Интерфейс Gradio содержит запись с микрофона, текстовое поле, чат, поле транскрипта и кнопки управления. Обработчики привязаны к функциям, чтобы вы могли говорить или печатать и получать голосовой ответ.

with gr.Blocks(title="Advanced Voice AI Agent (HF Pipelines)") as demo:
   gr.Markdown(
       "##  Advanced Voice AI Agent (Hugging Face Pipelines Only)\n"
       "- **ASR**: openai/whisper-small.en\n"
       "- **LLM**: google/flan-t5-base\n"
       "- **TTS**: suno/bark-small\n"
       "Speak or type; the agent replies with voice + text."
   )


   with gr.Row():
       with gr.Column(scale=1):
           mic = gr.Audio(sources=["microphone"], type="filepath", label="Record")
           say_btn = gr.Button(" Speak")
           text_in = gr.Textbox(label="Or type instead", placeholder="Ask me anything…")
           text_btn = gr.Button(" Send")
           export_btn = gr.Button(" Export Chat (.txt)")
           reset_btn = gr.Button(" Reset")
       with gr.Column(scale=1):
           audio_out = gr.Audio(label="Assistant Voice", autoplay=True)
           transcript = gr.Textbox(label="Transcript", lines=6)
           chat = gr.Chatbot(height=360)
   state = gr.State([])
....................
§ **ФОРМУЛИРОВКИ ЗАДАНИЙ**
1. Воспроизведите дословно часть текста об интерфейсе Gradio между словами «Интерфейс Gradio содержит» и «получать голосовой ответ.» включительно.
2. Продолжите текст об интерфейсе Gradio, начиная сразу после последней приведённой строки.
Данные никак не связаны с текстом об интерфейсе Gradio.

[Фрагменты данных]
....................
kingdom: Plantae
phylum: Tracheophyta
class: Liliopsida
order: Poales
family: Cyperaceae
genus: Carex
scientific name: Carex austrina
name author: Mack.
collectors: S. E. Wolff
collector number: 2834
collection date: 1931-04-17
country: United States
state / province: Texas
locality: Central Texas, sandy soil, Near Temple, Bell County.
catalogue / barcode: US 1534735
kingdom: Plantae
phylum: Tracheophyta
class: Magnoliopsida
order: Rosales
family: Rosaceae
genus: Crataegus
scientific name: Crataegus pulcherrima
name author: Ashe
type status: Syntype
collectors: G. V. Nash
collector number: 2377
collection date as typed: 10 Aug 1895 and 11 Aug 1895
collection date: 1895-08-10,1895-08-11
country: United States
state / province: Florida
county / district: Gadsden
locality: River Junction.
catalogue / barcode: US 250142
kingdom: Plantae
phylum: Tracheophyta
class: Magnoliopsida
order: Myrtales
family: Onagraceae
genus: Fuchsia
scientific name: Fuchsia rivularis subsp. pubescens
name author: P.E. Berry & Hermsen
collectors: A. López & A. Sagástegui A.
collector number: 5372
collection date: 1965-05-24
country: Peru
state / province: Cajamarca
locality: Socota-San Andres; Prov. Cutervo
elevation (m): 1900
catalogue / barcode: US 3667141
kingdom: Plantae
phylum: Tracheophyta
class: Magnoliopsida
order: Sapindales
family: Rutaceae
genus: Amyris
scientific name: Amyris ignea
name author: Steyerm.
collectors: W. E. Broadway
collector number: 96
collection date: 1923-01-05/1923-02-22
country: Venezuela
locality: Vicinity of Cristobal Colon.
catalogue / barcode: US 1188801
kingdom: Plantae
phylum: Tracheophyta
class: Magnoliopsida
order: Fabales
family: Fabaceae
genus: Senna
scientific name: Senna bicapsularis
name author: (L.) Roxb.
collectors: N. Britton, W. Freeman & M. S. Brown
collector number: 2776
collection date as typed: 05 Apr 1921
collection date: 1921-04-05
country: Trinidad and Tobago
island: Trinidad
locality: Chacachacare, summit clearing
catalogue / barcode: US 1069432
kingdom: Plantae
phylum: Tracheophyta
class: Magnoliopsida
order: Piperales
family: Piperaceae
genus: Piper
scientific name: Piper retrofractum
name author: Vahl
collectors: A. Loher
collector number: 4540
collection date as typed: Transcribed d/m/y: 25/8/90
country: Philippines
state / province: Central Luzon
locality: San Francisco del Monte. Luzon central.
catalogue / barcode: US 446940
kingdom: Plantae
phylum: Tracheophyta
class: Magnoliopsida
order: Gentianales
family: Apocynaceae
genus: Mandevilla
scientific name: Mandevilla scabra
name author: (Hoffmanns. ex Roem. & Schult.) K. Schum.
....................
§ **ОТВЕТЫ К ЗАДАНИЯМ**
1.
Интерфейс Gradio содержит запись с микрофона, текстовое поле, чат, поле транскрипта и кнопки управления. Обработчики привязаны к функциям, чтобы вы могли говорить или печатать и получать голосовой ответ.

2.
   def update_chat(history):
       return [(u, a) for u, a in (history or [])]


   say_btn.click(voice_to_voice, [mic, state], [state, audio_out, transcript]).then(
       update_chat, inputs=state, outputs=chat
   )
   text_btn.click(text_to_voice, [text_in, state], [state, audio_out, transcript]).then(
       update_chat, inputs=state, outputs=chat
   )
   reset_btn.click(clear_history, None, [chat, state])
   export_btn.click(export_chat, state, gr.File(label="Download chat.txt"))


demo.launch(debug=False)

Как это работает

UI захватывает звук или текст.
Whisper транскрибирует речь в текст.
FLAN-T5 генерирует короткий, контекстуальный ответ на основе истории диалога.
Bark синтезирует ответ в аудио, и интерфейс воспроизводит его.

Дальнейшие шаги

На этой базе можно экспериментировать с более крупными моделями, добавить поддержку других языков или встраивать бизнес-логику. Благодаря модульному устройству компоненты легко заменяются и тестируются в Colab.